After you integrate the frontend code into your web page, test it using the following methods before deployment.

1. Set the test parameter to reproduce different states

   You can set the `test` field to different values that are provided by the Captcha service to test the effect of each state. Configure the `test` field in the frontend page initialization code to directly control the result (pass or block) that is returned by the Captcha service API.

   Value of the test field	Simulated effect
   module.TEST_PASS	Captcha passes.
   module.TEST_BLOCK	Captcha fails and is blocked directly.
   module.TEST_NC_PASS	Wakes up slide authentication, and the slide authentication passes.
   module.TEST_NC_BLOCK	Wakes up slide authentication, and the slide authentication fails.

   Note

   • The prefix module is the object returned by AWSC.use. In the example code, it is named module.

   • In the new version of the integration code, the token is generated automatically. You do not need to specify the token. If you do not delete the test configuration item before deployment or before you perform a full functional test, a token exception will occur. This may lead to an exception in one of the integration steps, such as a signature verification failure.

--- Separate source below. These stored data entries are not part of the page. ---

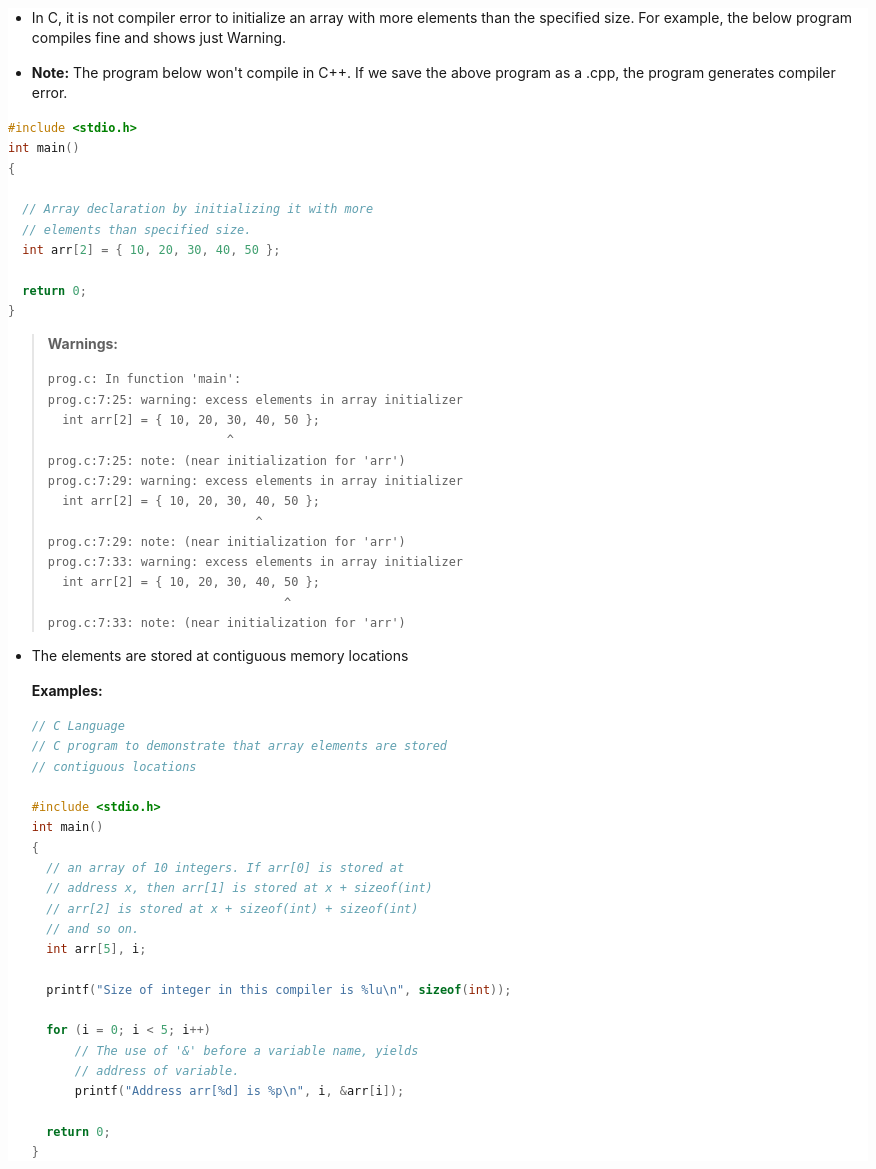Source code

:   - In C, it is not compiler error to initialize an array with more elements than the specified size. For example, the below program compiles fine and shows just Warning.

  - **Note:** The program below won't compile in C++. If we save the above program as a .cpp, the program generates compiler error.

  ```c
  #include <stdio.h> 
  int main() 
  { 
  
  	// Array declaration by initializing it with more 
  	// elements than specified size. 
  	int arr[2] = { 10, 20, 30, 40, 50 }; 
  
  	return 0; 
  } 
  
  ```

  > **Warnings:**
  >
  > ```
  > prog.c: In function 'main':
  > prog.c:7:25: warning: excess elements in array initializer
  >   int arr[2] = { 10, 20, 30, 40, 50 };
  >                          ^
  > prog.c:7:25: note: (near initialization for 'arr')
  > prog.c:7:29: warning: excess elements in array initializer
  >   int arr[2] = { 10, 20, 30, 40, 50 };
  >                              ^
  > prog.c:7:29: note: (near initialization for 'arr')
  > prog.c:7:33: warning: excess elements in array initializer
  >   int arr[2] = { 10, 20, 30, 40, 50 };
  >                                  ^
  > prog.c:7:33: note: (near initialization for 'arr')
  > ```

- The elements are stored at contiguous memory locations

  **Examples:**

  ```c
  // C Language
  // C program to demonstrate that array elements are stored 
  // contiguous locations 
  
  #include <stdio.h> 
  int main() 
  { 
  	// an array of 10 integers. If arr[0] is stored at 
  	// address x, then arr[1] is stored at x + sizeof(int) 
  	// arr[2] is stored at x + sizeof(int) + sizeof(int) 
  	// and so on. 
  	int arr[5], i; 
  
  	printf("Size of integer in this compiler is %lu\n", sizeof(int)); 
  
  	for (i = 0; i < 5; i++) 
  		// The use of '&' before a variable name, yields 
  		// address of variable. 
  		printf("Address arr[%d] is %p\n", i, &arr[i]); 
  
  	return 0; 
  } 
  
  ```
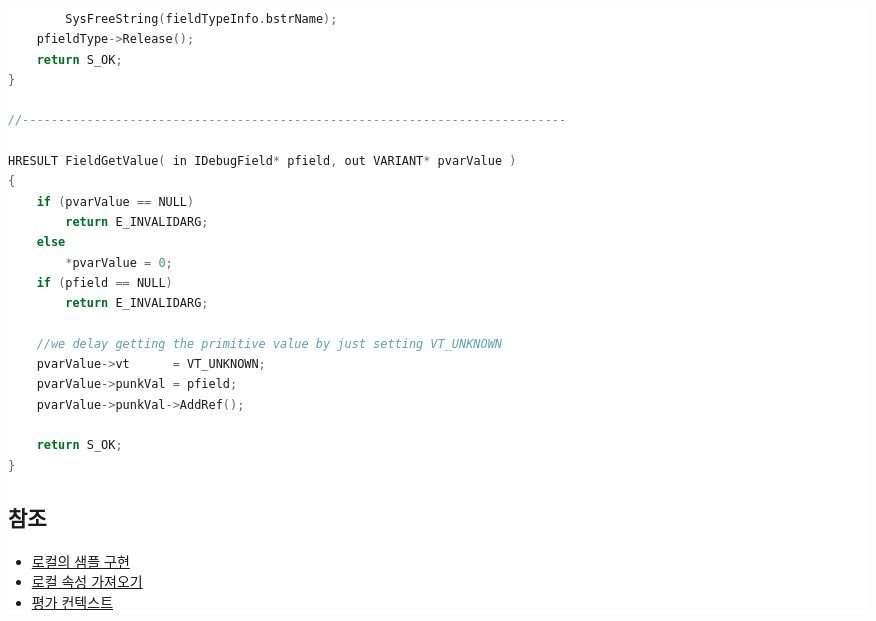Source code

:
```cpp
        SysFreeString(fieldTypeInfo.bstrName);
    pfieldType->Release();
    return S_OK;
}

//----------------------------------------------------------------------------

HRESULT FieldGetValue( in IDebugField* pfield, out VARIANT* pvarValue )
{
    if (pvarValue == NULL)
        return E_INVALIDARG;
    else
        *pvarValue = 0;
    if (pfield == NULL)
        return E_INVALIDARG;

    //we delay getting the primitive value by just setting VT_UNKNOWN
    pvarValue->vt      = VT_UNKNOWN;
    pvarValue->punkVal = pfield;
    pvarValue->punkVal->AddRef();

    return S_OK;
}
```

## <a name="see-also"></a>참조
- [로컬의 샘플 구현](../../extensibility/debugger/sample-implementation-of-locals.md)
- [로컬 속성 가져오기](../../extensibility/debugger/getting-local-properties.md)
- [평가 컨텍스트](../../extensibility/debugger/evaluation-context.md)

   This way, you can directly observe the interaction, style, and flow of the captcha in each state.

   Test code example:

   AWSC.use("ic", function (state, module) {
     window.ic = module.init({
       ...
       ...
       // This configuration item is for testing. Use it only to test different captcha states. Delete it before going online. The Captcha test configuration item has four different values that correspond to different captcha states. For more information, see the parameter definition description in this document.
       test: module.TEST_PASS, // Test Captcha pass
       // test: module.TEST_BLOCK, // Test Captcha fail
       // test: module.TEST_NC_PASS, // Wake up slide authentication and pass
       // test: module.TEST_NC_BLOCK, // Wake up slide authentication and fail
       ...
       ...
     });
   })

2. Before deployment, perform full functional and compatibility tests. During testing, note the following:

   • During testing, make sure to use the appkey and scene values that are assigned to you in the Alibaba Cloud Captcha console.

   • The authentication component supports Internet Explorer 9 and later. It does not support Internet Explorer 8 or earlier.

   • During a full functional test, if the token that is obtained from a successful call contains CF_APP_1, check whether the test configuration item has been deleted. This prevents the full functional test from failing.

Working with the generated ic object

After module.init completes initialization, it returns an instantiated ic object. In the example code, this object is stored in the window.ic variable. The object provides several methods that you can use to perform further operations. You can call the methods using window.ic[methodName].